Most popular vector-DBs expose /health or at least an open port. Set up an active monitor:

// Qdrant Cloud
{
"kind": "http",
"target": "https://your-cluster.qdrant.tech:6333/healthz",
"intervalSec": 60,
"alertMessage": "Qdrant не отвечает — RAG будет возвращать пустые ответы"
}
// Self-hosted Weaviate
{
"kind": "http",
"target": "https://weaviate.example.com/v1/.well-known/ready",
"intervalSec": 60,
"consecutiveFails": 3
}
// Pinecone (status API)
{
"kind": "http",
"target": "https://status.pinecone.io/api/v2/status.json",
"intervalSec": 120
}
// Self-hosted with Postgres+pgvector
{
"kind": "postgres",
"target": "vec.example.com:5432",
"intervalSec": 60
}

See the full list of supported kinds in the monitors.

/health is green, but the collection is corrupted / the request quota is exhausted? A small cloud function with a timer trigger that performs a real search and compares the number of results:

import os, requests, time
from qdrant_client import QdrantClient
q = QdrantClient(url=os.environ["QDRANT_URL"], api_key=os.environ["QDRANT_KEY"])
CANARY_VEC = [0.0] * 1536 # any stable vector
EXPECTED_MIN = 5 # we know the collection has > 5 chunks
def handler(event, context):
t0 = time.time()
try:
hits = q.search(collection_name="docs", query_vector=CANARY_VEC, limit=10)
except Exception as e:
notify("❌ Qdrant search", f"{type(e).__name__}: {e}", 9)
return {"statusCode": 200}
ms = int((time.time() - t0) * 1000)
if len(hits) < EXPECTED_MIN:
notify("⚠️ Qdrant пустые результаты",
f"Получено {len(hits)} (ожидалось ≥ {EXPECTED_MIN}) за {ms} мс",
priority=8)
elif ms > 1500:
notify("⏱️ Qdrant медленно",
f"Поиск занял {ms} мс. Проверьте размер индекса и шарды.",
priority=6)
return {"statusCode": 200}
def notify(t, m, prio):
requests.post(f"{os.environ['NOTIFLY_URL']}/message",
params={"token": os.environ["NOTIFLY_TOKEN"]},
json={"title": t, "message": m, "priority": prio},
timeout=5)

Same approach for Weaviate (client.query.get(...)), Pinecone (index.query(...)) and pgvector (SELECT ... <-> $1 LIMIT 10).

Indexing (crawling → embeddings → upsert) usually runs on a cron. If it fails during the night, search quality will be poor during the day and nobody will notice.

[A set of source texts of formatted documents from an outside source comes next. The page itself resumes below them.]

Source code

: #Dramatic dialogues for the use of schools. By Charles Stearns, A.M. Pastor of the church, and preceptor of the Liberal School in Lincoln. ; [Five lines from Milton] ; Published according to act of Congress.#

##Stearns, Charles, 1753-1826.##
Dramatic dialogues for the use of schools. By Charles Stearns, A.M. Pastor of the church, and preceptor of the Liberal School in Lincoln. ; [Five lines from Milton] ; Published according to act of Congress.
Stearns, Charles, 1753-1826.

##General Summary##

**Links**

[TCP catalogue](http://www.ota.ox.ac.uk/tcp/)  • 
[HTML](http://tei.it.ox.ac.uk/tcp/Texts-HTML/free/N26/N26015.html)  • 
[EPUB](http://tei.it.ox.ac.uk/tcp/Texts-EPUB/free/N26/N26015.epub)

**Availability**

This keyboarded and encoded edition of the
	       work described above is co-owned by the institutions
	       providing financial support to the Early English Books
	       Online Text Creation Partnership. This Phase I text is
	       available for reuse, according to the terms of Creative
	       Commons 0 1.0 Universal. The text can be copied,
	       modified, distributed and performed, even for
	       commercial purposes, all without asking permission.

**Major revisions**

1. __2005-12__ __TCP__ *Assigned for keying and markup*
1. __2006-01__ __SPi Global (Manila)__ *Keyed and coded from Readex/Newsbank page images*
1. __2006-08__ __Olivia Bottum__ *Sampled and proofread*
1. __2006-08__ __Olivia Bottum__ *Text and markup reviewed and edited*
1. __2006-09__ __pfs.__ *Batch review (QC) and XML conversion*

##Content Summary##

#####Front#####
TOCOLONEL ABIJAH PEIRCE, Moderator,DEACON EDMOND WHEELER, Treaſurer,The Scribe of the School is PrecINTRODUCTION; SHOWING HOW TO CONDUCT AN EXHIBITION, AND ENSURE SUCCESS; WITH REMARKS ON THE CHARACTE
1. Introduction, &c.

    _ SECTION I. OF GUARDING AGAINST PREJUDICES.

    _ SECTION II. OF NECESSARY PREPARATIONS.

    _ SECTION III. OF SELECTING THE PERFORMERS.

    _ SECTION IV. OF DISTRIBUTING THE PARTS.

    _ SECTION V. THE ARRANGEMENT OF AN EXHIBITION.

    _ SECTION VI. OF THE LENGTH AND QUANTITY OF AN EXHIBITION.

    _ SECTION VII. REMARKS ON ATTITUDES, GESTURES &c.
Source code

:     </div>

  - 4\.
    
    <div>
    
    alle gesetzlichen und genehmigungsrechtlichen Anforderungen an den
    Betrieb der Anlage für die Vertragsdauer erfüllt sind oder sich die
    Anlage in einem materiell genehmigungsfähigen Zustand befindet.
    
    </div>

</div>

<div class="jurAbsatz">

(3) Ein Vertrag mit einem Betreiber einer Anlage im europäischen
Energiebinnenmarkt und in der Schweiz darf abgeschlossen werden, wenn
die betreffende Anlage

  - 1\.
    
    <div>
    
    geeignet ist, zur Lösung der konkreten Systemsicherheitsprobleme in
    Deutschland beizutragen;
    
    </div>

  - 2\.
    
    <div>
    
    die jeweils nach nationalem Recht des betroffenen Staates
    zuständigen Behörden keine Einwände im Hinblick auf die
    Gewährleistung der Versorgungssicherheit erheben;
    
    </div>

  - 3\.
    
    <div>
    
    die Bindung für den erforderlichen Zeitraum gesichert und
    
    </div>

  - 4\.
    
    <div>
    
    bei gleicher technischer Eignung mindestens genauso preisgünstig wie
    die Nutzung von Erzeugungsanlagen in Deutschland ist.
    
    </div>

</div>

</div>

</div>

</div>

Create a heartbeat with intervalSec slightly longer than the period of your cron job. Ping it at the very end of a successful run:

Окно терминала
*/30 * * * * /usr/local/bin/reindex.sh && curl -fsS "$REINDEX_PING_URL" -o /dev/null

Any missed ping will cause a push “indexing didn’t complete” within intervalSec + graceSec.

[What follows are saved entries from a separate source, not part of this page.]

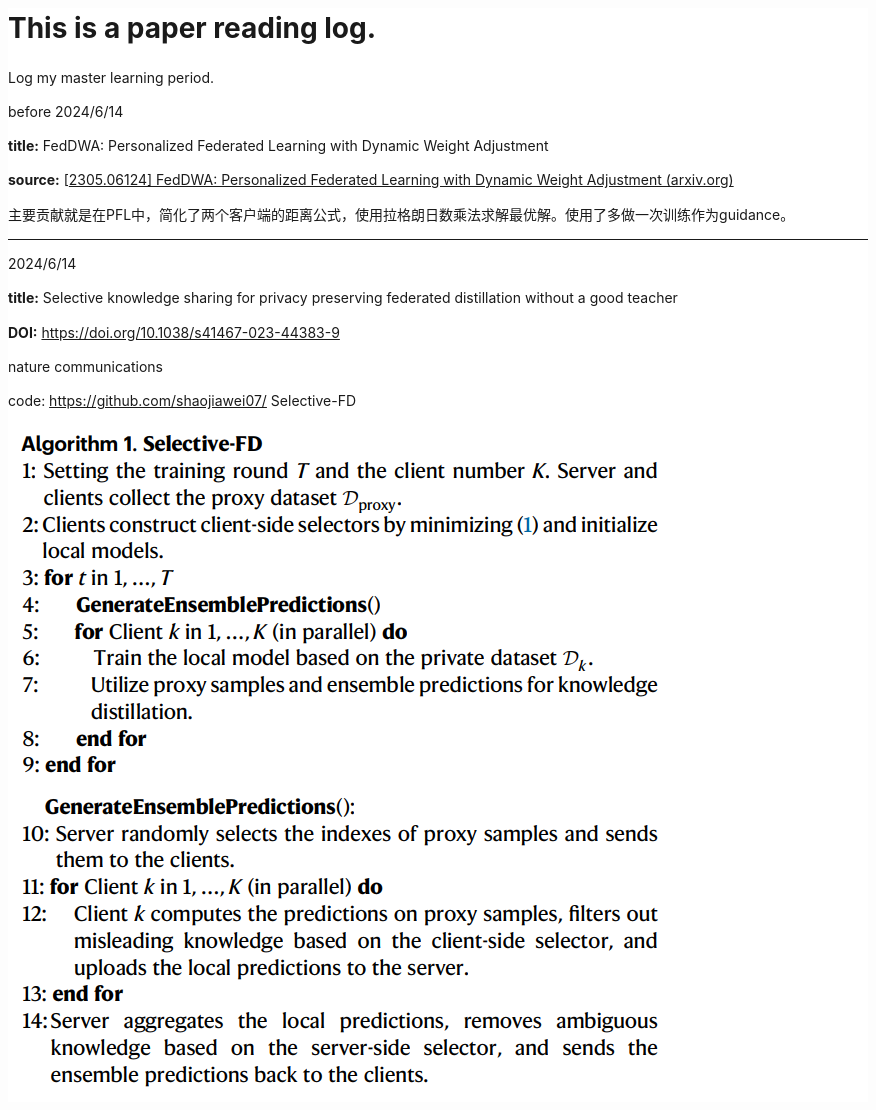 # This is a paper reading log.

Log my master learning period.



before 2024/6/14

**title:** FedDWA: Personalized Federated Learning with Dynamic Weight Adjustment

**source:** [[2305.06124\] FedDWA: Personalized Federated Learning with Dynamic Weight Adjustment (arxiv.org)](https://arxiv.org/abs/2305.06124)

主要贡献就是在PFL中，简化了两个客户端的距离公式，使用拉格朗日数乘法求解最优解。使用了多做一次训练作为guidance。



---



2024/6/14

**title:** Selective knowledge sharing for privacy preserving federated distillation without a good teacher  

**DOI:** https://doi.org/10.1038/s41467-023-44383-9  

nature communications

code: https://github.com/shaojiawei07/ Selective-FD  

![image-20240614230332731](img/image-20240614230332731.png)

A useful signal: the collection has shrunken by 10x — almost certainly someone reindexed into the wrong collection. Check once an hour:

prev = int(open("/tmp/qdrant-count.txt").read() or 0) if os.path.exists("/tmp/qdrant-count.txt") else 0
cur = q.get_collection("docs").points_count
if prev and abs(cur - prev) / max(prev, 1) > 0.5:
notify("⚠️ Qdrant: drift",
f"Размер коллекции: {prev}{cur}", priority=8)
open("/tmp/qdrant-count.txt", "w").write(str(cur))
  • collection/index name;
  • last successful indexing (timestamp);
  • size before/after, latency, error class;
  • link to your vector-DB dashboard (Qdrant Web UI, Pinecone Console, etc.).